To ring in the New Year, we highlight the ten most significant developments in Canadian labour and employment law in 2017:

  1. Supreme Court of Canada gives an expansive interpretation of workplace discrimination protections in British Columbia. In British Columbia Human Rights Tribunal v. Schrenk, 2017 SCC 62, the SCC concluded that the British Columbia Human Rights Code prohibits discrimination against employees–regardless of who their employer is and who the perpetrator is–whenever that discrimination has a “sufficient nexus with the employment context”. As a result of this interpretation, an employee’s human rights complaint against the perpetrator’s employer was upheld, even though the complainant was employed by a separate employer.
  2. Ontario government introduces substantial amendments to workplace legislation. The Fair Workplaces, Better Jobs Act, 2017 received royal assent on November 27, 2017, amending Ontario’s Employment Standards Act, 2000, Labour Relations Act, 1995, and Occupational Health and Safety Act (“OHSA”). Changes include increases to minimum wage, the expansion of pay equity protections, the introduction of paid leave requirements, new information sharing requirements during the union certification process, and the extension of parental leave to correspond with changes under the federal Employment Insurance Act.
  3. The Employment Insurance Act is amended to extend benefits associated with parental leave and caregiving leave.
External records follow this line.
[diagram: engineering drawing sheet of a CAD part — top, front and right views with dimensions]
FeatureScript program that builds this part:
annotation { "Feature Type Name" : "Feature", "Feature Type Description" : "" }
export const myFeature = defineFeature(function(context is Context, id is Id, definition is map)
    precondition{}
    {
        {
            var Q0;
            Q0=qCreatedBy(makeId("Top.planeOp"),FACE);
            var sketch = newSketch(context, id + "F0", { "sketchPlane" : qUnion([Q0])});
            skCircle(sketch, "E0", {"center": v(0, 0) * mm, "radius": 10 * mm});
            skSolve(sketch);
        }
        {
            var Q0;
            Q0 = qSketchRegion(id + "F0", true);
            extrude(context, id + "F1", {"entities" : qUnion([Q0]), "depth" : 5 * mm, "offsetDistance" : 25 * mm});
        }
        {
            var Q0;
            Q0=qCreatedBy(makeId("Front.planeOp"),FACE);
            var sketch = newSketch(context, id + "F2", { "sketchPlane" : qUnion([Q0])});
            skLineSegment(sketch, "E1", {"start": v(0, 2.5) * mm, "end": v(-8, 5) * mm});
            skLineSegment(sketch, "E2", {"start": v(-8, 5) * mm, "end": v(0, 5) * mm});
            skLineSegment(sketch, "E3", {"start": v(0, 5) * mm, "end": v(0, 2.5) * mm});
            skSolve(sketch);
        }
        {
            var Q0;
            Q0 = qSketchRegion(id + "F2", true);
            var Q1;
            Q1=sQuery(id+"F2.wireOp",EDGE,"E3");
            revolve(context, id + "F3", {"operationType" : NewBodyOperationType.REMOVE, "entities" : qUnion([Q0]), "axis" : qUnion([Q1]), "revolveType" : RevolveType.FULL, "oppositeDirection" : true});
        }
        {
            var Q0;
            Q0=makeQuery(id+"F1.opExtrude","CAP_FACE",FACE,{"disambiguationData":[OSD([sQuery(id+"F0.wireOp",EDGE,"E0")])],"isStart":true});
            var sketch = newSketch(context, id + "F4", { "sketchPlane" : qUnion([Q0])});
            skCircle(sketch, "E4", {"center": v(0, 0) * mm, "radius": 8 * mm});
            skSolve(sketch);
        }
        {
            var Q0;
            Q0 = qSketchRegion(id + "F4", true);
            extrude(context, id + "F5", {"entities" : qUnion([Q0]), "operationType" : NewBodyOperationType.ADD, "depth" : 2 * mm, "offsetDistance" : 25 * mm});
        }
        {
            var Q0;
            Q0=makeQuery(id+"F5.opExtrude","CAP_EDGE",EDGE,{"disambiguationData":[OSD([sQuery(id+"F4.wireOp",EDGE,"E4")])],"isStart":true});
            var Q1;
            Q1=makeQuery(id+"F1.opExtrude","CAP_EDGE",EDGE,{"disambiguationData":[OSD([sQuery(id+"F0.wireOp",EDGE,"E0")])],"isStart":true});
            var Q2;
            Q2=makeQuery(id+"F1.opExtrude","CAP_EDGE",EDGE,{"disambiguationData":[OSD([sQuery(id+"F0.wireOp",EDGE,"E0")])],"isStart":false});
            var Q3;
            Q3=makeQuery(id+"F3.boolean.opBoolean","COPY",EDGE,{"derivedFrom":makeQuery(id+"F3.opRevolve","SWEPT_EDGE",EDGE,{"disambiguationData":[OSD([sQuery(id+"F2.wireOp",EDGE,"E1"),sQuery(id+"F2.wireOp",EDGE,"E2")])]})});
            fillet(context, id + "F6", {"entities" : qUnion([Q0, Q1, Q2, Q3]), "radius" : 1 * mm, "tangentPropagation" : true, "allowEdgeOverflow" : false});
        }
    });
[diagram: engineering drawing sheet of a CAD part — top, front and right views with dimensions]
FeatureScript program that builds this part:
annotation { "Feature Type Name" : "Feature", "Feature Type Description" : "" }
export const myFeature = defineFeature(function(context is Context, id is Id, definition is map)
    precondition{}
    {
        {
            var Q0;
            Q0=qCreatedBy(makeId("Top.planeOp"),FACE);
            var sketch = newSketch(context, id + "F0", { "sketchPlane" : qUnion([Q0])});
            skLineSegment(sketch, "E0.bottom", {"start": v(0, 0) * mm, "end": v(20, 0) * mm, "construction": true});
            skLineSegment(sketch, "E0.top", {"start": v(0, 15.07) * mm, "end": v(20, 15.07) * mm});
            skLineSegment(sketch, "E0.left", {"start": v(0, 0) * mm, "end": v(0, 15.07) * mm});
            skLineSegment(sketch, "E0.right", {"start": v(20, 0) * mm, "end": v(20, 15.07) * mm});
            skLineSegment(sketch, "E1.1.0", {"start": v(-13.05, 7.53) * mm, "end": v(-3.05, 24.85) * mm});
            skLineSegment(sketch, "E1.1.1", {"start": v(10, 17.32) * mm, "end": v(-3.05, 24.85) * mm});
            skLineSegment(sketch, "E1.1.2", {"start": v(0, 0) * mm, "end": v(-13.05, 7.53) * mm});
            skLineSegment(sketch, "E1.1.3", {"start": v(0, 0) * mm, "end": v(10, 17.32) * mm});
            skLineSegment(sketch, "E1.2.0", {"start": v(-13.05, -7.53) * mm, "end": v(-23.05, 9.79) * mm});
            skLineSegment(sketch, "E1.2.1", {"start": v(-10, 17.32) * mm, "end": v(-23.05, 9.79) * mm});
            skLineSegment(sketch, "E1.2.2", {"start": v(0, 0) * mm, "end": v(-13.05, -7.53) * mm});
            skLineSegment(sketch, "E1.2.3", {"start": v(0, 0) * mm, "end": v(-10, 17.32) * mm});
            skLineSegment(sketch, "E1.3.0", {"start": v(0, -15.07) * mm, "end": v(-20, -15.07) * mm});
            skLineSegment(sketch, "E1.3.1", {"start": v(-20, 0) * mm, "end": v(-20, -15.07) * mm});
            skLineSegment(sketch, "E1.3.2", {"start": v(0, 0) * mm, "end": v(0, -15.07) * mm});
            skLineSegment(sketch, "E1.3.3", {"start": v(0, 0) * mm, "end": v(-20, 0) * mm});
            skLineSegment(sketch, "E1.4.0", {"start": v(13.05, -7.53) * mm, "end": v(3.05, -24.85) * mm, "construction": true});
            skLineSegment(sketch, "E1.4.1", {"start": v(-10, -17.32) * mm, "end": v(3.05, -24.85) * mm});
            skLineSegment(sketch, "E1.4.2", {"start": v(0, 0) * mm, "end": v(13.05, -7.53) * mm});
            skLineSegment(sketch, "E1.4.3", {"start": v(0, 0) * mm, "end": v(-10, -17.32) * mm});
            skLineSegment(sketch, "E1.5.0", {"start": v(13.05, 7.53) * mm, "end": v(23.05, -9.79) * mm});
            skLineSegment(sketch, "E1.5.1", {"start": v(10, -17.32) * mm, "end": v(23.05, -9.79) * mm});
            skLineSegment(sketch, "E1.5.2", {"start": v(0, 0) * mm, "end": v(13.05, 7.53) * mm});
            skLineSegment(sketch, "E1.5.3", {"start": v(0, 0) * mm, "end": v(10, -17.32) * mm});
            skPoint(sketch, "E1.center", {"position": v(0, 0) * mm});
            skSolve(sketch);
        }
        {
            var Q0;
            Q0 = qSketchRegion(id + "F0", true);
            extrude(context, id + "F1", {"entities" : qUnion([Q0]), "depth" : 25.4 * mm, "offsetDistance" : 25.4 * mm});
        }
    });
Employment Insurance benefits were enhanced on December 3, 2017 under Bill C-44, allowing for the payment of parental benefits over a period of 61 weeks at a lower benefit rate, and allowing maternity benefits to be paid as early as the 12th week before the expected week of birth, The changes also create a benefit for family members to care for a critically ill adult or child.
  4. Ontario Superior Court awards significant damages under the “tort of harassment”. In Merrifield v. Attorney General, 2017 ONSC 1333, the Ontario Superior court clarified the current state of the law with respect to the tort of harassment in Ontario, confirming it is distinct from the tort of intentional infliction of mental suffering. For example, the tort of harassment does not require proof that the Plaintiff has suffered a visible and provable illness.
  5. Alberta proposes substantial amendments to workplace legislation. On November 27, 2017, Alberta’s Bill 30 passed its first reading. If passed, Bill 30 will give rise to substantial changes to Alberta’s Occupational Health and Safety Act and Workers’ Compensation Act, including removal of the maximum insurable earnings cap, enhancing coverage for psychological injuries, and increasing protections for workers against workplace violence and harassment.
  6. Ontario government seeks to strengthen occupational health and safety protections and insurance benefits. Under Bill 177, the Ontario government implemented substantial amendments to the Workplace Safety and Insurance Act, 1997 (“WSIA”) and the OHSA. For example, under the WSIA, the distinction between entitlements for chronic and traumatic mental stress is now eliminated. Under the OHSA, maximum fines for corporations are increased from $500,000 to $1,500,000. Furthermore, the limitation period for charging an employer under the OHSA has been expanded to include a “discoverability” component–charges may now be brought within a year from the date the Ministry of Labour Inspector becomes aware of an alleged offence, rather than from the date that the alleged offence occurred.
  7. Supreme Court of Canada confirms policy requiring proactive disclosure of drug addiction is appropriate in certain circumstances. In Stewart v. Elk Valley Coal Corp, 2017 SCC 30, the Supreme Court of Canada upheld a decision of the Alberta Human Rights Tribunal in which a worker who tested positive for drugs following a workplace accident was found to have been terminated because he breached the employer’s drug policy, and not for discriminatory reasons. The drug policy in issue required employees with substance dependence or addiction issues to report their issues before a drug-related incident occurred.
  8. Ontario Divisional Court provides guidance with respect to when it is appropriate for an employer to seek an independent medical examination. In Bottiglia v. Ottawa Catholic School Board, 2017 ONSC 2517, the Ontario Divisional Court held that an employee’s duty to accommodate may permit, or even require, the employer to ask for a second medical opinion where the employer has a reasonable and bona fide reason to question the adequacy and reliability of the information provided by its employee’s medical expert.
  9. Federal government introduces legislation that will legalize recreational use of marijuana. In 2017, the federal government introduced the Cannabis Act under which the recreational use of marijuana will be legalized in Canada. Generally speaking, employers will treat non-medical marijuana usage like alcohol in the workplace, but there will be some unique issues to address, including the fact that employers will likely not have access to “current impairment” testing.
  10. Ontario Court of Appeal confirms new employment sufficient consideration in asset sale. In Krishnamoorthy v. Olympus Canada Inc., 2017 ONCA 873, the Ontario Court of Appeal reaffirmed the principle that a purchaser of the assets of a business (as opposed to the purchaser of shares) is free to offer employment on new terms to employees of the vendor, and can rely on the resulting employment agreement as binding without further consideration.